Reputation: 4241
Imagine I have this Core Data entity
@objc(SomeEntity)
class SomeEntity: NSManagedObject {
@NSManaged var date: Date
@NSManaged var timeZoneIdentifier: String
@NSManaged var name: String
@NSManaged var brand: String
}
I want to fetch all rows with distinct name
and brand
fields, but for each one, I want the latest date
and the timeZoneIdentifier
for that latest date
row.
Here's some example data:
date | timeZoneIdentifier | name | brand |
---|---|---|---|
2020-01-01 | America/Los_Angeles | Name 1 | Brand 1 |
2020-01-02 | America/Tiajuana | Name 1 | Brand 1 |
2020-01-03 | America/Denver | Name 1 | Brand 2 |
2020-01-04 | America/Phoenix | Name 2 | Brand 1 |
I essentially want to fetch .dictionaryResultType
results that will look like this:
lastDate | lastDateTimeZoneIdentifier | name | brand |
---|---|---|---|
2020-01-02 | America/Tiajuana | Name 1 | Brand 1 |
2020-01-03 | America/Denver | Name 1 | Brand 2 |
2020-01-04 | America/Phoenix | Name 2 | Brand 1 |
Which you could do with this SQL query:
SELECT * FROM (SELECT * FROM SomeEntity ORDER BY date DESC) as sub GROUP BY sub.name, sub.brand;
Can I achieve the same thing with Core Data with minimal queries? I can't find any examples or documentation online trying to do something like this.
I can write a NSFetchRequest
that essentially executes this:
SELECT date, timeZoneIdentifier, name, brand FROM SomeEntity GROUP BY name, brand ORDER BY date;
But that orders after the GROUP BY, not before.

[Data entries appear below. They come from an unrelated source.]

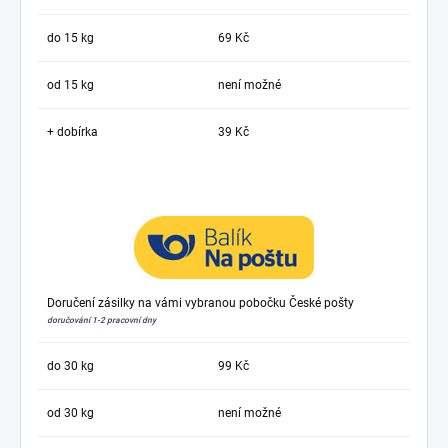
do 15 kg
69 Kč
od 15 kg
není možné
+ dobírka
39 Kč
Doručení zásilky na vámi vybranou pobočku České pošty
doručování 1-2 pracovní dny
do 30 kg
99 Kč
od 30 kg
není možné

I can also write a NSFetchRequest
that essentially executes this:
SELECT max(date), name, brand FROM SomeEntity GROUP BY name, brand;
Which almost works only because I wanted the latest date, but of course I lose the timeZoneIdentifier
that the row came from. I have written up this example as a gist that you can throw into a Swift playground.
Thanks!
Upvotes: 1
Views: 78
Reputation: 21536
As you’ve probably discovered, you cannot specify any propertiesToFetch
other than the properties you group by, and aggregate functions. Hence you can’t include the timeZoneIdentifier
.
However, you can include an NSExpression
that represents the evaluated object (see NSExpression.expressionForEvaluatedObject
). This will give you the objectID for the object with the max(date)
- which you can then fetch to get the other property values.